*** Opening Extracted material ***

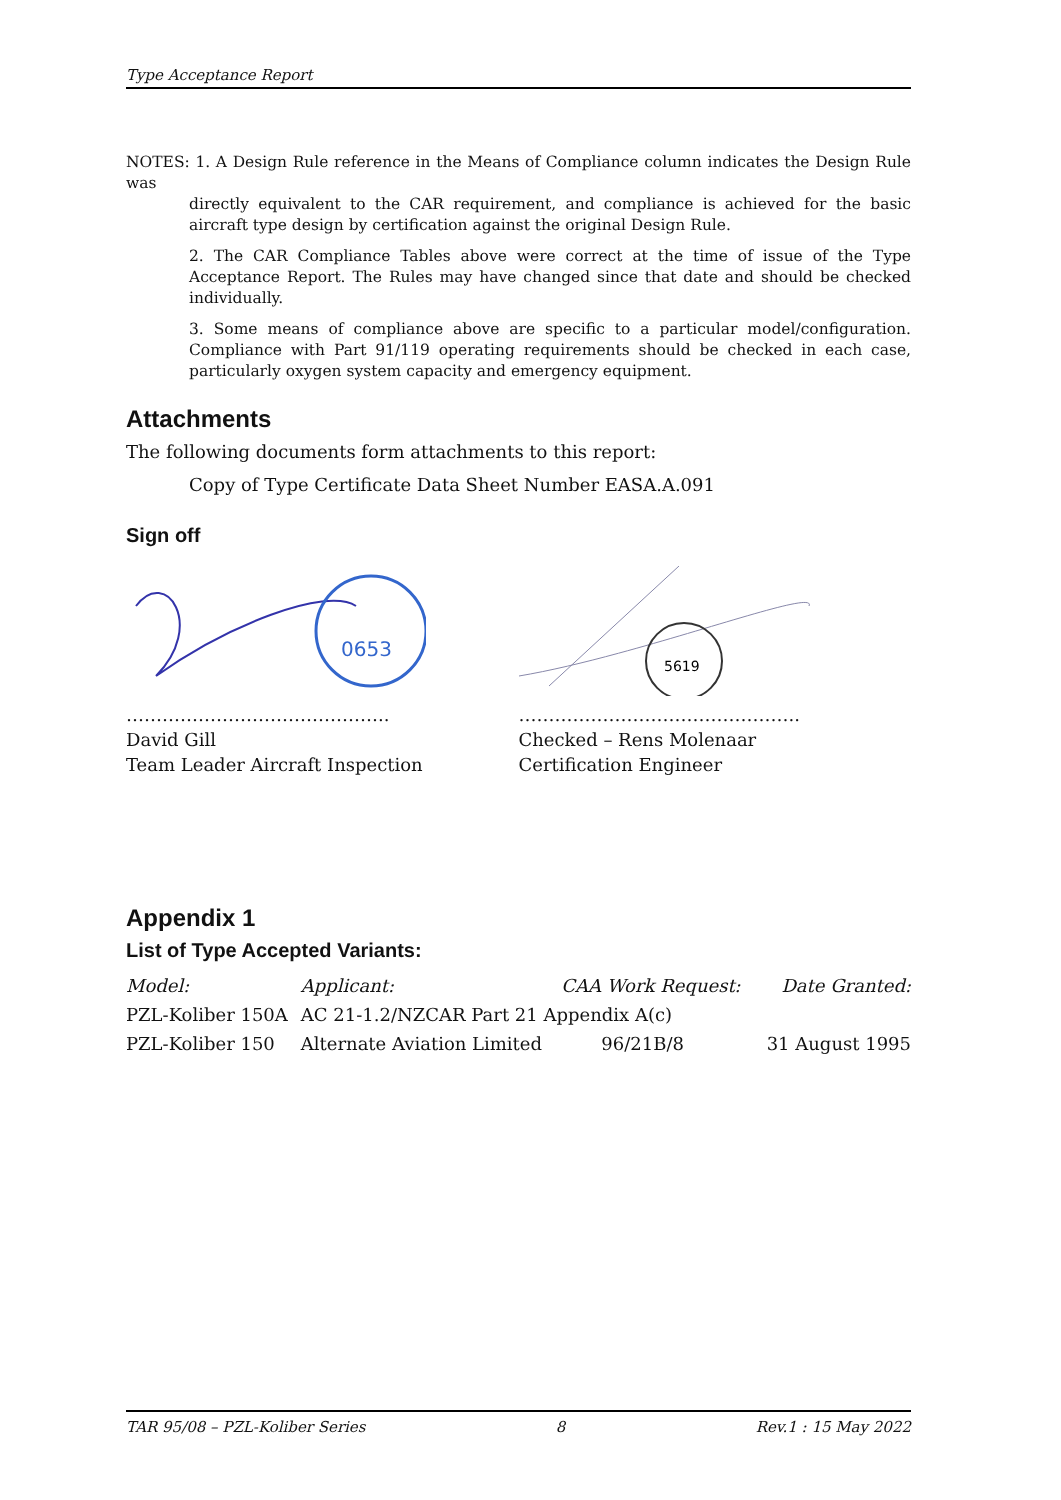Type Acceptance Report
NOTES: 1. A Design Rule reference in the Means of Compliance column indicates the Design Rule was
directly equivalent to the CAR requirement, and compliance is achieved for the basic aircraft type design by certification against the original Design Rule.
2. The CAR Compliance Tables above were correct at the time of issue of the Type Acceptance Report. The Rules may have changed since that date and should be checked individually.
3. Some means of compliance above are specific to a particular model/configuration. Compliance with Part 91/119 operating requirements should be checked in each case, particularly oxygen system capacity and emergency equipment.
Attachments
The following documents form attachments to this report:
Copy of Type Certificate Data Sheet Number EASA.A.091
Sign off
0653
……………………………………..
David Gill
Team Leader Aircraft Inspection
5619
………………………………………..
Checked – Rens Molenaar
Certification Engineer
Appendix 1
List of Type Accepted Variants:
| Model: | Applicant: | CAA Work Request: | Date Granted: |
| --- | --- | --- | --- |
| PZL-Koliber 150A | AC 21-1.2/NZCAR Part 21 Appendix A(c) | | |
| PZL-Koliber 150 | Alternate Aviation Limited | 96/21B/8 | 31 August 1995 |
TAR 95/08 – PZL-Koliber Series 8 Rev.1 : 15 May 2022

*** Closing Extracted material ***

* Work instruction: Using the entries above, find all lines with "Part". Copy them.

* Output of the task:
3. Some means of compliance above are specific to a particular model/configuration. Compliance with Part 91/119 operating requirements should be checked in each case, particularly oxygen system capacity and emergency equipment.
| PZL-Koliber 150A | AC 21-1.2/NZCAR Part 21 Appendix A(c) | | |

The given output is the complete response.